How can organisations stay secure in the face of increasingly powerful AI attacks, asks Michael Lyborg, CISO at Swimlane.
It’s almost impossible to escape the hype around artificial intelligence (AI) and generative AI. The application of these tools is powerful. Text-based tools such as OpenAI’s ChatGPT and Google’s Bard can help people land jobs, significantly cut down the amount of time it takes to build apps and websites, and add much-needed context by analysing large amounts of threat data. As with most transformative technologies, there are also risks to consider, especially when it comes to cybersecurity.
AI-powered tools have the potential to help organisations overcome the cybersecurity skills gap. This same technology that is helping companies transform their businesses is also a powerful weapon in the hands of cybercriminals. In a practice, that’s sometimes referred to as offensive AI, where cybercriminals use AI to automate scripts that exploit vulnerabilities in an organisation’s security system or make social engineering attacks more convincing. There’s no doubt that it represents a growing threat to the cybersecurity landscape that security teams must prepare for.
With attacks in general already outpacing defensive efforts and leaving security teams on the back foot, AI could represent an existential threat. With that in mind, how can organisations ensure that they stay ahead?
The security risks of AI
Before looking at how they can do so, it’s worth taking a deeper dive into what makes AI, and generative AI in particular, such a serious potential security threat.
One of the biggest concerns is the ability of cybercriminals to use large language model (LLM) AI tools such as ChatGPT for social engineering. That’s because they allow cybercriminals to realistically spoof users within the organisation, making it increasingly difficult to distinguish between fake conversations and real ones.
Additionally, cybercriminals may be able to exploit vulnerabilities in AI tools to access databases (something that’s already happened), opening up the possibility of additional attacks. It’s also worth mentioning that because models like ChatGPT draw data from such a broad variety of sources, it could make it difficult for security researchers to nail down exactly where a vulnerability originated if it’s released by an AI tool. This could be further exacerbated by integrating security alert systems with public-facing AI models, further increasing the risk of a breach or leak of proprietary data.
Addressing skill and perception disparities
One of the first steps any organisation should take when it comes to staying secure in the face of AI-generated attacks is to acknowledge a significant top-down disparity between the volume and strength of cyberattacks, and the ability of most organisations to handle them. Our latest report shows that just 58% of companies are addressing every security alert. Without the right defences in place, the growing power of AI as a cybersecurity threat could see that number slip even lower.

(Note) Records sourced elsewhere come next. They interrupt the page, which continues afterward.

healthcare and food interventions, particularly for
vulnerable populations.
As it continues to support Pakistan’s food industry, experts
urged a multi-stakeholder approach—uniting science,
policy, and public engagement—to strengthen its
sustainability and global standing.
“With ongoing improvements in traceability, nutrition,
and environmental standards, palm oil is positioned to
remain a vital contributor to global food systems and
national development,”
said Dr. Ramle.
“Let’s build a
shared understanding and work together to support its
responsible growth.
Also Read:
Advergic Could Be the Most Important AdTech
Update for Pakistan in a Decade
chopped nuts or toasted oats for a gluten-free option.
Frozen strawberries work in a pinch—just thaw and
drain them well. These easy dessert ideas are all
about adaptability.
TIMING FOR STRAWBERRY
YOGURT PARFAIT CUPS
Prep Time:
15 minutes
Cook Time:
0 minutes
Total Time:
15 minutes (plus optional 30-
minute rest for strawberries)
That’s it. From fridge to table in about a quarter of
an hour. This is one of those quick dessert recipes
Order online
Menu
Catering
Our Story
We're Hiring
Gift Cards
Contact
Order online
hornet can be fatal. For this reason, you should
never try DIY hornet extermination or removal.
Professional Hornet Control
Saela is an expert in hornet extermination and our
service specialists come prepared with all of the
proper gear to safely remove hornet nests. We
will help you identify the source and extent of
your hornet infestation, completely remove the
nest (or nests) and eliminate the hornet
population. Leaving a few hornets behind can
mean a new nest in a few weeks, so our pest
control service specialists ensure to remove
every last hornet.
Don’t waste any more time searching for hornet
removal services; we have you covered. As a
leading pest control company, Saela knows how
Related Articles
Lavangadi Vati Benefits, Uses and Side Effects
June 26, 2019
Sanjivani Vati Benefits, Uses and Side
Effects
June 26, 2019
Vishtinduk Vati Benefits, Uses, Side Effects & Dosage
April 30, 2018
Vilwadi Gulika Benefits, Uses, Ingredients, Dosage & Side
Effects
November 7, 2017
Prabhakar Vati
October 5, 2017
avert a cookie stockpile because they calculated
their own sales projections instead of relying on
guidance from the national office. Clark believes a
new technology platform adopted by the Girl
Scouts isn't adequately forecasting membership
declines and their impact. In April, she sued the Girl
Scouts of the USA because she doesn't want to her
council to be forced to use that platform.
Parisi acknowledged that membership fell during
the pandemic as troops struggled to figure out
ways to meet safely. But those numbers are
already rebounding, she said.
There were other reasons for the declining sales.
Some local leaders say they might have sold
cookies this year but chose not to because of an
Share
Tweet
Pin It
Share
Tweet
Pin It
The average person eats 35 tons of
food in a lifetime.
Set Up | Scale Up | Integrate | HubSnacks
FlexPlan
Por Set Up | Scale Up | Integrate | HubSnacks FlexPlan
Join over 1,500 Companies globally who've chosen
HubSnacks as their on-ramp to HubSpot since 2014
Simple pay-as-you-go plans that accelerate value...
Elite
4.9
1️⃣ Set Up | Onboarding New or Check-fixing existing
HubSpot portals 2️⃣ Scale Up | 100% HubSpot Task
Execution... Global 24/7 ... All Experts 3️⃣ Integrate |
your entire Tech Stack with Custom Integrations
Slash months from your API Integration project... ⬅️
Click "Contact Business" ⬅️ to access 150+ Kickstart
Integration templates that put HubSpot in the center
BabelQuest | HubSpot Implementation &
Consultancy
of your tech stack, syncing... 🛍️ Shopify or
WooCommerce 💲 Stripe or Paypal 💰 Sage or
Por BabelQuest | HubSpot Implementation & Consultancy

In part, this stems from an inherent disconnect between executives and frontline cybersecurity workers when it comes to understanding how prepared the organisation is to face AI-powered attacks. Our research also revealed that 82% of executives believe they will eventually have a fully-staffed security team, but only 52% of security team members think this will be a reality. Given that 82% of organisations report it takes three months or longer to fill a cybersecurity role, the security boots on the ground are probably closer to the truth.
Some 87% of executives also believe that their security team possesses the skills required for the adoption of ‘heavy-scripting’ security automation tools, while only 52% of front-line roles stated they had enough experience to use these tools properly. These disparities are at the heart of what is putting many security operations teams on the back foot of cyber defence. This trend cannot persist if businesses are to get ahead of the increasingly sophisticated cyber threats generated by AI.
Embracing low-code security automation
Fortunately, there is a solution: low-code security automation.
This technology gives security teams the power to automate tedious and manual tasks, allowing them to focus on establishing an advanced threat defence. Of the organisations surveyed that address every alert, more than three-quarters (78%) use low-code security automation in their security stack.
There are other benefits too. These include the ability to scale implementations based on the team’s existing experience and with less reliance on coding skills. And unlike no-code tools that can be useful for smaller organisations that are severely resource-constrained, low-code platforms are more robust and customisable. This can result in easier adaptation to the needs of the business.
All of these factors mean that such tools could be pivotal counters to the threats created by cybercriminals using AI tools.
Balancing the best of both worlds
Ultimately, it should be clear that AI represents an existential threat to the cybersecurity sector. Furthermore, taking a traditional approach to security orchestration, automation and response (SOAR) simply isn’t tenable given the resources required and today’s hiring environment. And while no-code tools offer a band-aid for organisations with extremely limited resources, their scope is limited and they cannot be adapted to every organisational requirement.
It’s also critical that organisations attempt to close the perception gaps between executives and security workers when it comes to the threats posed by AI and their ability to confront AI threats. As those gaps close, the best option is to adopt security automation tools powered by low-code principles that allow security teams to automate as many functions as possible.
In doing so, they free up their teams to focus on addressing every alert, as well as to research and address the latest threats and vulnerabilities with greater ease.